**GIVEN TEXT**

De Gan Filters, Bloom Filters, Peoples DNS, and CNS

posted: Apr 27, 2004 8:24:00 PM

Danny Ayers has an interesting post, De Gan Filters (also, some more background from Marc Canter) about Joel De Gan's De Gan Filter which extends the concept of Bloom Filters. These are interesting hash structures for highly compressed indexes with small, false-positive-only, error margins on lookups.

Joel is working on a PeoplesDNS project, and came up with this technique as a way to create an efficient index for people look-ups.

Danny's post has a P.S. which I almost totally agree with:

I [sic] just occurred to me that the big DB backing store needn't actually be local - it could just be the web itself. Shift everything down a step, so your local cache is an unreliable map of a whole section of the web (e.g. the FOAFworld). When you do a query, that map tells you if you've got a chance of the getting the result. If there is a chance, you rescutter the actual data of interest.

**WRITTEN TASK 1**
In the rows, reproduce everything from the line containing "最后生还者 第二幕 Remastered" down to the line containing "04-26 23:04", including both of those lines.
The text and the rows have no connection to one another.

[Data entries]
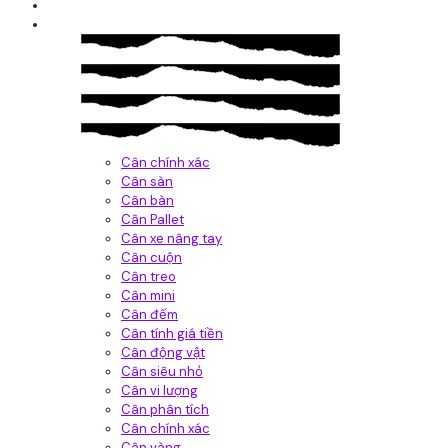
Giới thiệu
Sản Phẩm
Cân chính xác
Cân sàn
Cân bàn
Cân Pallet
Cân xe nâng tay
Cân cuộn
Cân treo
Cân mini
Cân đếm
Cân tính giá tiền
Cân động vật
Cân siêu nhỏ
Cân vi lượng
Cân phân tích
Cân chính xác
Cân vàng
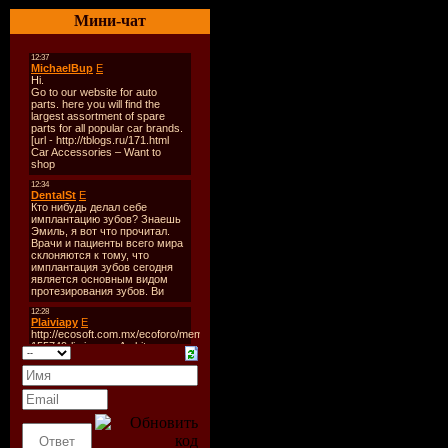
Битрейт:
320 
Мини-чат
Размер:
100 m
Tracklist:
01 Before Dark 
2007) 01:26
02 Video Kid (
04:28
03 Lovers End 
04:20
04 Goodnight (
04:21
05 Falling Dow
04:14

---

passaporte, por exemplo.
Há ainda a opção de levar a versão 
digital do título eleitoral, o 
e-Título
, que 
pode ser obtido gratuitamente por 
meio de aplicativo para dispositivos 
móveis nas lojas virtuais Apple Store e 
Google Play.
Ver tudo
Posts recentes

==

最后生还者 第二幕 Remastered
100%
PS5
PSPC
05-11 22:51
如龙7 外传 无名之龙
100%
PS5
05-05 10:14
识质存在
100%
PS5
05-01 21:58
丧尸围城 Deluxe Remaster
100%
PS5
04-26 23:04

**WRITTEN TASK 2**
Write out everything from "Danny Ayers has" down to "data of interest." in the post on De Gan filters, renaming "Joel" to "Joseph" wherever it appears.

**ANSWER SECTION 1**
最后生还者 第二幕 Remastered
100%
PS5
PSPC
05-11 22:51
如龙7 外传 无名之龙
100%
PS5
05-05 10:14
识质存在
100%
PS5
05-01 21:58
丧尸围城 Deluxe Remaster
100%
PS5
04-26 23:04

**ANSWER SECTION 2**
Danny Ayers has an interesting post, De Gan Filters (also, some more background from Marc Canter) about Joseph De Gan's De Gan Filter which extends the concept of Bloom Filters. These are interesting hash structures for highly compressed indexes with small, false-positive-only, error margins on lookups.

Joseph is working on a PeoplesDNS project, and came up with this technique as a way to create an efficient index for people look-ups.

Danny's post has a P.S. which I almost totally agree with:

I [sic] just occurred to me that the big DB backing store needn't actually be local - it could just be the web itself. Shift everything down a step, so your local cache is an unreliable map of a whole section of the web (e.g. the FOAFworld). When you do a query, that map tells you if you've got a chance of the getting the result. If there is a chance, you rescutter the actual data of interest.